Traditional Culture Encyclopedia - Photography major - Stylistic Origin of Roaring Style
Stylistic Origin of Roaring Style
"Office workers you can't afford to hurt! Every day, the mobile phone punching machine is against you! Chatting with QQ must also be careful to be caught! There are wood and biscuits at work! " "China's safety can't afford to be hurt! We only admit that the police uncle has wood! But we all spit on our security! " Colleagues and friends are looking for you to chat these days! Don't be surprised to shout "there is wood" at every turn! No, he has a fragile and gentle heart! Instead, I applied the phrase "nothing" that was just popular on the Internet! Life and death performed the demeanor of Ma Jingtao's roaring emperor! ! This sentence first appeared in Douban! ! Later, in the Renren.com, someone launched an article entitled "You can't afford to hurt people who learn French! ! ! "articles! Self-proclaimed "school roaring body"! It has caused some controversy in communities such as Douban! For a time, various professional versions of roaring articles emerged one after another! There is an English version! Spanish version! Japanese version and so on! Netizens spit out the most beautiful language in the world-French! "I took a French class two years ago! So I set foot on the road of no return! ! After the phone call, I watched an episode of Huluwa! There is wood! " Stick multiple exclamation points in each sentence to increase feelings! Most sentences end with "there is wood"! Because it expresses all kinds of helplessness! It has caused some controversy in communities such as Douban! ! For a time, various professional versions of roaring articles emerged one after another! There is an English version! Spanish version! Japanese version and so on! Reprinted crazily on the Internet! ! Quickly get the echo of netizens! And from this, the forensic doctor! Subtitle translation! Reporter! English major! Complaints from various groups such as security guards! Even fans from all walks of life began to write articles about their idols!

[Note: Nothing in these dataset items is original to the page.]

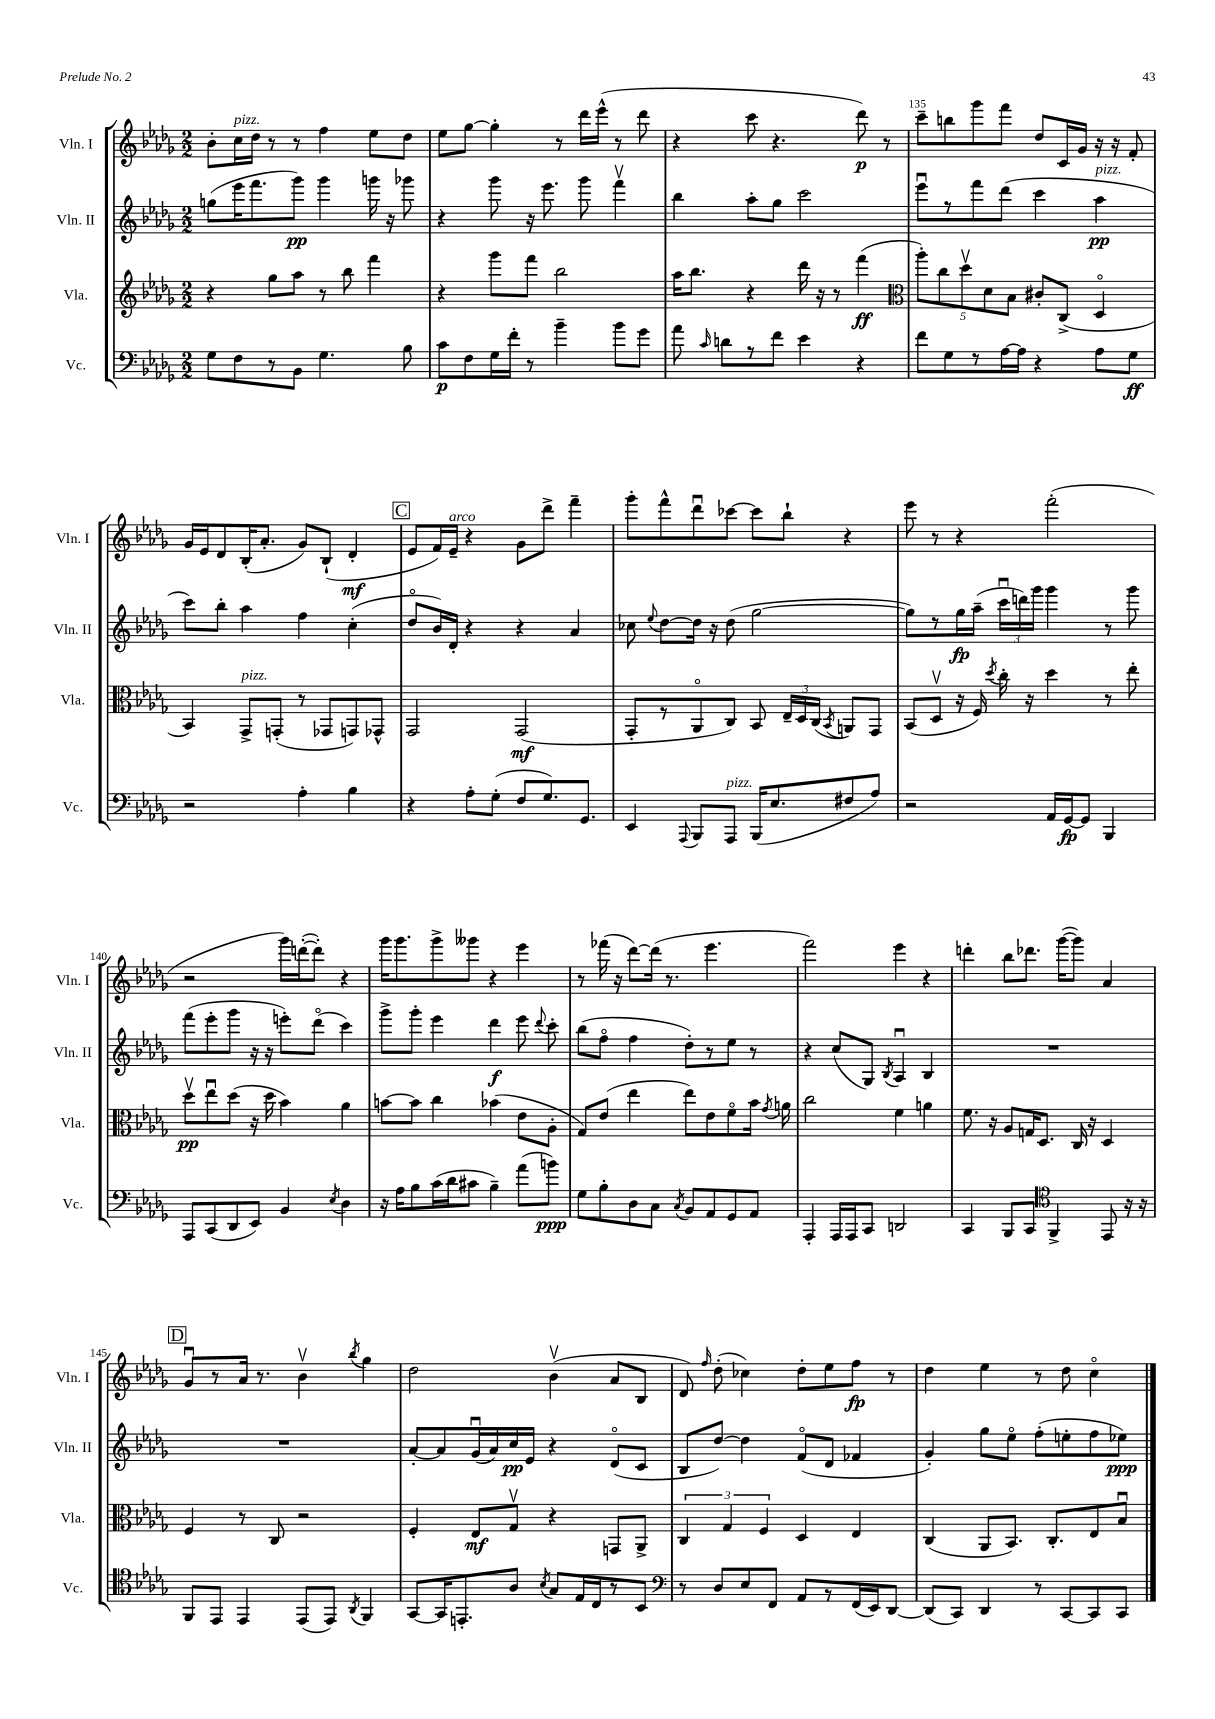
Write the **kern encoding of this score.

**kern	**kern	**kern	**kern
*staff4	*staff3	*staff2	*staff1
*clefF4	*clefG2	*clefG2	*clefG2
*k[b-e-a-d-g-]	*k[b-e-a-d-g-]	*k[b-e-a-d-g-]	*k[b-e-a-d-g-]
*M2/2	*M2/2	*M2/2	*M2/2
8G-	4r	(8gg	8b-'
8F	.	16eee-	16cc
.	.	8.fff	16dd-
8r	8gg-	.	8r
8BB-	8aa-	8ggg-)	8r
4.G-	8r	4ggg-	4ff
.	8bb-	.	.
.	4fff	16ggg	8ee-
.	.	16r	.
8B-	.	8ggg-	8dd-
=	=	=	=
8c	4r	4r	8ee-
8F	.	.	[8gg-
16G-	8ggg-	8ggg-	4gg-']
16f'	.	.	.
8r	8fff	16r	.
.	.	8.eee-	.
4b-~	2bb-	.	8r
.	.	8ggg-	16ddd-
.	.	.	(16eee-^^
8b-	.	4fffv	8r
8g-	.	.	8ddd-
=	=	=	=
8a-	16aa-	4bb-	4r
.	8.bb-	.	.
16qqc	.	.	.
8d	.	.	.
8r	4r	8aa-'	8ccc
8f	.	8gg-	4.r
4e-	16ddd-	2ccc	.
.	16r	.	.
.	8r	.	.
4r	(4fff	.	8ddd-)
.	.	.	8r
=	=	=	=
*	*clefC3	*	*
8f	10aa-')	8eee-u	8ccc~
.	10cc	.	.
8G-	.	8r	8bb
.	10dd-v	.	.
8r	.	8fff	8ggg-
.	10d-	.	.
[16A-	.	(8ddd-	8fff
.	10B-	.	.
16A-]	.	.	.
4r	8c#'	4ccc	8dd-
.	(8C^	.	16c
.	.	.	16g-
8A-	4D-o	4aa-	16r
.	.	.	16r
8G-	.	.	8f'
=	=	=	=
2r	4BB-)	8ccc)	16g-
.	.	.	16e-
.	.	8bb-'	8d-
.	8GG-^	4aa-	(16B-'
.	.	.	8.a-'
.	(8GG'	.	.
4A-'	8r	4ff	8g-)
.	8GG-	.	(8B-`
4B-	8GG)	(4cc'	4d-'
.	8GG-^^	.	.
=	=	=	=
4r	2GG-	8dd-o	8e-
.	.	16b-)	16f)
.	.	16d-'	16e-~
8A-'	.	4r	4r
(8G-'	.	.	.
8F	(2GG-	4r	8g-
8.G-)	.	.	8ddd-^
.	.	4a-	4fff~
8.GG-	.	.	.
=	=	=	=
4EE-	8GG-'	8cc-	8ggg-'
.	.	8qqee-	.
.	8r	[8dd-	8fff^^
8qqAAA-	.	.	.
8BBB-	8AA-o	16dd-]	8ddd-u
.	.	16r	.
8AAA-	8C)	(8dd-	[8ccc-
(16BBB-	8BB-	[2gg-	8ccc-]
8.E-	.	.	.
.	24E-~	.	8bb-`
.	24D-	.	.
.	(24C	.	.
.	8qBB-	.	.
8F#	8AA)	.	4r
8A-)	8GG-	.	.
=	=	=	=
2r	(8BB-	8gg-])	8eee-
.	8D-v	8r	8r
.	16r	16gg-	4r
.	16F)	(16aa-~	.
.	8qdd-	.	.
.	16cc'	24cccu	.
.	.	24ddd)	.
.	16r	.	.
.	.	24ggg-	.
16AA-	4dd-	4ggg-	(2fff'
[16GG-	.	.	.
8GG-]	.	.	.
4BBB-	8r	8r	.
.	8ee-'	8ggg-	.
=	=	=	=
8AAA-	8dd-v	(8fff	2r
(8CC	8ee-u	8eee-'	.
8DD-	(8dd-	8ggg-	.
8EE-)	16r	16r	.
.	16dd-	16r	.
4BB-	4b-)	8eee')	16ggg-)
.	.	.	([16ddd'
.	.	(8ddd-o	8ddd'])
8qE-	.	.	.
4D-	4a-	4ccc)	4r
=	=	=	=
16r	[8b	8ggg-^	16ggg-
16A-	.	.	8.ggg-
8B-	8b]	8ggg-'	.
(16c	4cc	4eee-	8ggg-^
16d-	.	.	.
8c#	.	.	8ggg--
4B-~)	(4b-	4ddd-	4r
(8a-	8e-	8eee-	4eee-
.	.	8qqddd-	.
8b)	8A-'	8ccc'	.
=	=	=	=
8G-	8G-)	(8bb-	8r
8B-'	(8e-	8ffo	(16fff-
.	.	.	16r
8D-	4ee-	4ff	[8ddd-)
8C	.	.	(16ddd-]
.	.	.	8.r
8qC	.	.	.
8BB-	8ee-)	8dd-')	.
8AA-	8e-	8r	4.eee-
8GG-	8fo	8ee-	.
8AA-	16b-	8r	.
.	8qg-	.	.
.	16a	.	.
=	=	=	=
4AAA-'	2cc	4r	2fff)
16AAA-	.	(8cc	.
16AAA-	.	.	.
8CC	.	8G-)	.
.	.	8qB-	.
2DD	4f	4A-u	4eee-
.	4a	4B-	4r
=	=	=	=
4CC	8.f	1r	4ddd'
.	16r	.	.
8BBB-	8A-	.	8bb-
8CC	16G	.	8.ddd-
.	8.D-	.	.
*clefC4	*	*	*
4FF^	.	.	.
.	.	.	([16ggg-
.	16C	.	8ggg-])
.	16r	.	.
8EE-	4D-	.	4a-
16r	.	.	.
16r	.	.	.
=	=	=	=
8FF	4F	1r	8g-u
8EE-	.	.	8r
4EE-	8r	.	16a-
.	.	.	8.r
.	8C	.	.
(8EE-	2r	.	4b-v
8EE-)	.	.	.
8qAA-	.	.	8qbb-
4FF	.	.	4gg-
=	=	=	=
[8GG-	4F'	[8a-'	2dd-
16GG-]	.	8a-]	.
8.EE'	.	.	.
.	8E-	(16g-u	.
.	.	16a-)	.
8A-	8G-v	16cc	.
.	.	16e-	.
8qB-	.	.	.
8G-	4r	4r	(4b-v
16E-	.	.	.
16C	.	.	.
8r	8GG	(8d-o	8a-
8BB-	8AA-^	8c	8B-
=	=	=	=
*clefF4	*	*	*
8r	6C	8B-	8d-)
.	.	.	16qqff
8D-	.	[8dd-)	(8dd-'
.	6G-	.	.
8E-	.	4dd-]	4cc-)
.	6F	.	.
8FF	.	.	.
8AA-	4D-	(8fo	8dd-'
8r	.	8d-	8ee-
(16FF	4E-	4f-	8ff
16EE-)	.	.	.
[8DD-	.	.	8r
=	=	=	=
(8DD-]	(4C	4g-')	4dd-
8CC)	.	.	.
4DD-	8AA-	8gg-	4ee-
.	8.BB-)	8ee-o	.
8r	.	(8ff'	8r
.	8.C'	.	.
[8CC	.	8ee'	8dd-
8CC]	8E-	8ff	4cco
8CC	8B-u	8ee-)	.
==	==	==	==
*-	*-	*-	*-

All editions of "You Mu You"
You can't afford to learn Vietnamese
Only once every two years! There are less than 30 students in a class! A rarer species than the panda in Sichuan, isn't it? Vietnamese only call their names the last word!
Have you ever seen a man call his girlfriend "Building 2 40 1 Fang" downstairs in the dormitory?
Bring the building number and room number to avoid a bunch of women with the same name. Have you seen them?
You can't hurt the girl who designed the plane.
We are not stewardesses or pilots! Our major is called aircraft design!
But don't ask me how the J-20 was designed! I don't know anything! Our university has been solving math problems for three years!
Our math is more difficult than the math department! Physics is more difficult than physics department! And fluid mechanics, solid mechanics, piles of knowledge!
You can't afford to be injured as a photographer.
I am a liberal arts student! Did you go to the College of Liberal Arts?
In fact, the photographer began to say that the egg white has developed! Silver nitrate and silver chloride!
I see. I went to study chemistry. Do you?
Latex particles and plate-making skills have nothing to do with me!
Hold a stopwatch when developing the film!